- **Activity**
Copy the lines of the listing below verbatim, from the line containing "look: ° 106.8" through the line containing "My reading: V 75", both included.

- **Information**
--------
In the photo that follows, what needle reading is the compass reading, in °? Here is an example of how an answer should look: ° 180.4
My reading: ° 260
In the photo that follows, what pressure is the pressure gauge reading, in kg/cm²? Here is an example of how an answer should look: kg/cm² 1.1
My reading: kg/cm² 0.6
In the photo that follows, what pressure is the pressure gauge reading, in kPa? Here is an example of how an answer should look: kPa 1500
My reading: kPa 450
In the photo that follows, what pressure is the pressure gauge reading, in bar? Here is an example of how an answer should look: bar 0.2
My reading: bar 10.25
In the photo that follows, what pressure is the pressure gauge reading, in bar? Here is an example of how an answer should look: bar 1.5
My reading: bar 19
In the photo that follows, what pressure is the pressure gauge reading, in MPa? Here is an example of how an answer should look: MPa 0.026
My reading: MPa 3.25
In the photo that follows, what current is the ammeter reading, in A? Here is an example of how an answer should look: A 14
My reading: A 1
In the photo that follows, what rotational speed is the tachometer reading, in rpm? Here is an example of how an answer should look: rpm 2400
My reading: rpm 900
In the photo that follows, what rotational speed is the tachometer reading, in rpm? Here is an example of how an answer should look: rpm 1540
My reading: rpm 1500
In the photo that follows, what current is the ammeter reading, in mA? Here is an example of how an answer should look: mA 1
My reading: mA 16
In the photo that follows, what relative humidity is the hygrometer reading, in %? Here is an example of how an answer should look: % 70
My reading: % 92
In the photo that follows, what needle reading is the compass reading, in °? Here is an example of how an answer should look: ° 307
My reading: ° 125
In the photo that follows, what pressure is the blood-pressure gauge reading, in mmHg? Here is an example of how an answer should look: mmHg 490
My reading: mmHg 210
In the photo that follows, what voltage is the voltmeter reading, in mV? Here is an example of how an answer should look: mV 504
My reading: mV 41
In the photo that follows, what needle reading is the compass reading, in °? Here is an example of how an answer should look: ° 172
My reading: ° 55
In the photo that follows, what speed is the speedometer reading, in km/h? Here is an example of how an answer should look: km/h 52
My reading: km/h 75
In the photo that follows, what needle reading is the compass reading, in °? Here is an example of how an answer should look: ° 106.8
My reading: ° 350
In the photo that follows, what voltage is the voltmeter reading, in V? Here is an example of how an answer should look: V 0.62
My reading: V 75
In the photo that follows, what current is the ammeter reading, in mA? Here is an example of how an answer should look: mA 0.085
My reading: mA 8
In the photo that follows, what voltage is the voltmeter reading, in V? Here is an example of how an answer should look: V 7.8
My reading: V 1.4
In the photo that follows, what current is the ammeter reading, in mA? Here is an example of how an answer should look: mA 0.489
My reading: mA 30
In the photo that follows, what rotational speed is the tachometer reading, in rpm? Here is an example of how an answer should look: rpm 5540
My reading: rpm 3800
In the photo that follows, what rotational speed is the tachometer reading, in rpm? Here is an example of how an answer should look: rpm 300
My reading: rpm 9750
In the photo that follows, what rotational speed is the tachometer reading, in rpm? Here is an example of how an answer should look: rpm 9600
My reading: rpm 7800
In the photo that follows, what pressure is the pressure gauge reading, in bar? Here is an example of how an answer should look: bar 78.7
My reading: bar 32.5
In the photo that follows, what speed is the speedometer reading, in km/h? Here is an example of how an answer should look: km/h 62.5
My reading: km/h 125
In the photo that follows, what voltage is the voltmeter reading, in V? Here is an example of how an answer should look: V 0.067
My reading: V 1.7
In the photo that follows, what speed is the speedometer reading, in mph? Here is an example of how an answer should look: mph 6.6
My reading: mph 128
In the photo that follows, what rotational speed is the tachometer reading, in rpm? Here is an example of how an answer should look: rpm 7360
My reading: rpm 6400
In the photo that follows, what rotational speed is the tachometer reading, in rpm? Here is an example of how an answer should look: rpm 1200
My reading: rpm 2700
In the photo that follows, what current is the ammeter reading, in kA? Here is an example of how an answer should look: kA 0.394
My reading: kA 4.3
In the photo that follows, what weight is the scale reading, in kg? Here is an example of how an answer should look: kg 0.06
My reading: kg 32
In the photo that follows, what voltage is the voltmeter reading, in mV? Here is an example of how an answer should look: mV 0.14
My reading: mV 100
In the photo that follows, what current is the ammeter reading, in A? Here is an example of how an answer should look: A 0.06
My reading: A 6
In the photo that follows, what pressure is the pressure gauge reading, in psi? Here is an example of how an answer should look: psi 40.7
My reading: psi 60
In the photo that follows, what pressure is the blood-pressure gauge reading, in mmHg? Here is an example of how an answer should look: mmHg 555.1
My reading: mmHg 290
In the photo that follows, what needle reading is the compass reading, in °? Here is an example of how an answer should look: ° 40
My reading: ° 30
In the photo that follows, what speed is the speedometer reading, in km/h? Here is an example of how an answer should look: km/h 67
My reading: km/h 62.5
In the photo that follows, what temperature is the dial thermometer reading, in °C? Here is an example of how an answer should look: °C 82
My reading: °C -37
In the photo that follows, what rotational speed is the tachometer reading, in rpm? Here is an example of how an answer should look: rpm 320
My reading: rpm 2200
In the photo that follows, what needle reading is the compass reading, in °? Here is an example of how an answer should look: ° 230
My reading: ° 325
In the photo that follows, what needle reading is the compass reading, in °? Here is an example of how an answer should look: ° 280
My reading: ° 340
--------
- **Result for this exercise**
In the photo that follows, what needle reading is the compass reading, in °? Here is an example of how an answer should look: ° 106.8
My reading: ° 350
In the photo that follows, what voltage is the voltmeter reading, in V? Here is an example of how an answer should look: V 0.62
My reading: V 75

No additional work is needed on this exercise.